Libye: les Occidentaux réclament la fin immédiate des combats

Image d’archive:Un homme armé à Benghazi, dans l’est de la Libye
Image d’archive:Un homme armé à Benghazi, dans l’est de la Libye
Image d’archive:Un homme armé à Benghazi, dans l’est de la Libye

Les grandes puissances occidentales ont réclamé vendredi la fin immédiate des combats en Libye, un pays plongé dans le chaos d’une lutte de pouvoir entre une autorité centrale et des milices islamistes qui contrôlent la capitale Tripoli.

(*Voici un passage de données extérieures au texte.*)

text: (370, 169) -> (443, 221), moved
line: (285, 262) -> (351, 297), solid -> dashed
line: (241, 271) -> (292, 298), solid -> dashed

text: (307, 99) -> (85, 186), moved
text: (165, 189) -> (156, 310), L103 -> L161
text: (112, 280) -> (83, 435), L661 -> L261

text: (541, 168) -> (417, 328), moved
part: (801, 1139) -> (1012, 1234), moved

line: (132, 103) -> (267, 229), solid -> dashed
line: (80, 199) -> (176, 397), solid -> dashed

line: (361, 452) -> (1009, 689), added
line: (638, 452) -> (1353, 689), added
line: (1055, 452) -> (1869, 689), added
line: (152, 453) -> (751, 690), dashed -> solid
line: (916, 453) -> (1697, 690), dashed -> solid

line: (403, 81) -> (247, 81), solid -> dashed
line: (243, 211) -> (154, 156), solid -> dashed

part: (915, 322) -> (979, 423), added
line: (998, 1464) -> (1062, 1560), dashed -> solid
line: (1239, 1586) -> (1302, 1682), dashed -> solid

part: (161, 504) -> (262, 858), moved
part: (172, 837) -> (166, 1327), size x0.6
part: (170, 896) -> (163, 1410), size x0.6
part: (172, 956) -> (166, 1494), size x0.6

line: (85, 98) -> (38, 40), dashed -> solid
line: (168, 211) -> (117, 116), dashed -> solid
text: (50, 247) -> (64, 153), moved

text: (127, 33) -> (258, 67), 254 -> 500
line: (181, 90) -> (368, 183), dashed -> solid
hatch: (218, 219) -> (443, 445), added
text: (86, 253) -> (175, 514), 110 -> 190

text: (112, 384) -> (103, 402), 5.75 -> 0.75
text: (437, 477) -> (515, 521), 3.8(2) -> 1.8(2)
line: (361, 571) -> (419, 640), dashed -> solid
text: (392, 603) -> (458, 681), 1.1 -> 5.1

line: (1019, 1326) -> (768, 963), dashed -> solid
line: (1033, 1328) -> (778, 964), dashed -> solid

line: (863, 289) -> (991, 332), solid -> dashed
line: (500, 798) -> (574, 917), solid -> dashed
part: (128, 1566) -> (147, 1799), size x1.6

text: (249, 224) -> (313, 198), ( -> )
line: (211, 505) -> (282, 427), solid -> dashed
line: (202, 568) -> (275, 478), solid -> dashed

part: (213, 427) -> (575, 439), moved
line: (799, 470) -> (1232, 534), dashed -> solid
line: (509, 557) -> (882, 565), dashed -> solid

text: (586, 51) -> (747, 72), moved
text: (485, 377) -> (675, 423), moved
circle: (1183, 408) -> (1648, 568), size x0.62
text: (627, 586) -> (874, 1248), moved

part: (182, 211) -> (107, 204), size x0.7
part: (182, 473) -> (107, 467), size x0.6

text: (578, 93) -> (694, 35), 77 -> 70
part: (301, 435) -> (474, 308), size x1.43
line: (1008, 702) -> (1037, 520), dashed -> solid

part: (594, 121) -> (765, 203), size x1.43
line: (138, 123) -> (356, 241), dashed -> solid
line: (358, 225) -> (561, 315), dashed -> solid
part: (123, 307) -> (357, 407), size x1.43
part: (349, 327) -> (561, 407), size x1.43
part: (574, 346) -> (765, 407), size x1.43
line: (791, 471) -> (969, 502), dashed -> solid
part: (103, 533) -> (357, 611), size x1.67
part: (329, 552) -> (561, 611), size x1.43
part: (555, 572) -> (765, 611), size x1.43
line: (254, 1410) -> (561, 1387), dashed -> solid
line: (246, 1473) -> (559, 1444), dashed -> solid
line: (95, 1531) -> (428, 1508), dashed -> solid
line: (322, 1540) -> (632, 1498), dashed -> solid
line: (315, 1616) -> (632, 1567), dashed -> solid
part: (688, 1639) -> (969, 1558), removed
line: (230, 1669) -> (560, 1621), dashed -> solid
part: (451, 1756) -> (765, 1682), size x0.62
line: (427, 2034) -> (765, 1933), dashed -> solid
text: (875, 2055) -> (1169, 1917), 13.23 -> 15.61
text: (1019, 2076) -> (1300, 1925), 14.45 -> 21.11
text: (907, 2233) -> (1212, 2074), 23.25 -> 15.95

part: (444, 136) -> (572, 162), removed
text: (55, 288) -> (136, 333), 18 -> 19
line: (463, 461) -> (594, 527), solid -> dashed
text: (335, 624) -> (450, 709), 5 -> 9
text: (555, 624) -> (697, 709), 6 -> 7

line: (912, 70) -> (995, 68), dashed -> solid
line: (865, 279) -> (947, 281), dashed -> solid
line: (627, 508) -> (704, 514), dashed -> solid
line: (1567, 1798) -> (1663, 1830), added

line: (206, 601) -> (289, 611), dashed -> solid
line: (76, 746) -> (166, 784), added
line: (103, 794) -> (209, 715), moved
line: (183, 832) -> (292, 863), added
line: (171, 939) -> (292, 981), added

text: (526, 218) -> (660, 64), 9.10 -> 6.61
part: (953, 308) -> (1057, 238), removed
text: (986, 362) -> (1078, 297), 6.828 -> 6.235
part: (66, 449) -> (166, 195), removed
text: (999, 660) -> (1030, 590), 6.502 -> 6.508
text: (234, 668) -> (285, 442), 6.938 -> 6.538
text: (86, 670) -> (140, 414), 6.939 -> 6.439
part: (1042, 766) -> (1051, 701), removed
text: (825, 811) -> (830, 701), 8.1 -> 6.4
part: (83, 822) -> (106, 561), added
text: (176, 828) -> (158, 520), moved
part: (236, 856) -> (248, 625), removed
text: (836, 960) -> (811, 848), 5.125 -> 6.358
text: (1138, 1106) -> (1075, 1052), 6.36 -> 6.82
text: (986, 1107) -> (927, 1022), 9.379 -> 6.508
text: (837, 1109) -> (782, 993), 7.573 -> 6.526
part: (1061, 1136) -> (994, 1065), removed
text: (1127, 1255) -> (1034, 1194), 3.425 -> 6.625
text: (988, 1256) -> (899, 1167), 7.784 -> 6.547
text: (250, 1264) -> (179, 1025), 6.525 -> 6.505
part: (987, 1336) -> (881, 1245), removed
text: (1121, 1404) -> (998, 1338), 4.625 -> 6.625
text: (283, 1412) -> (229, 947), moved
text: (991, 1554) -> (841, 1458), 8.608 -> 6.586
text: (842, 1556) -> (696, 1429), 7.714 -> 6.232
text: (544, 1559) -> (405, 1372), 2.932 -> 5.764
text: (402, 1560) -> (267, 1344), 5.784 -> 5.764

Nous exhortons toutes les parties à cesser immédiatement toutes les opérations militaires et à s’abstenir de prendre des mesures qui aggravent la polarisation et les divisions du pays, ont martelé dans un communiqué l’Allemagne, le Canada, l’Espagne, les Etats-Unis, la France, l’Italie, Malte et le Royaume-Uni.

Ces gouvernements signent régulièrement des appels conjoints à la cessation des violences en Libye, un pays d’Afrique du Nord dans un désordre extrême et dont le sort alarme l’Occident.

Dans un nouvel épisode d’une lutte pour le pouvoir, la Cour suprême libyenne a invalidé le Parlement ainsi que toutes les décisions qu’il a prises depuis son élection le 25 juin. Cette Assemblée législative, reconnue par la communauté internationale, a immédiatement rejeté l’arrêt de la juridiction suprême libyenne.

Nous examinons de près la décision de la Cour suprême, son contexte et ses conséquences, écrivent les gouvernements de pays d’Amérique du Nord et d’Europe, dénonçant la polarisation politique en Libye, mais sans toutefois condamner formellement la décision de la Cour.

Tripoli, où siège cette Cour suprême, est contrôlée par une coalition de milices islamistes, Fajr Libya, avec un Parlement et un gouvernement parallèles. De violents combats quotidiens secouent aussi la deuxième ville du pays, Benghazi (est), entre des forces pro-gouvernementales et les islamistes.

Le Parlement élu le 25 juin, dominé par les anti-islamistes, est contesté par Fajr Libya et par les puissants groupes islamistes qui contrôlent Benghazi. C’est dans cette ville que ce Parlement officiel devait siéger mais pour des raisons de sécurité, il se réunit à Tobrouk, dans l’extrême est de la Libye.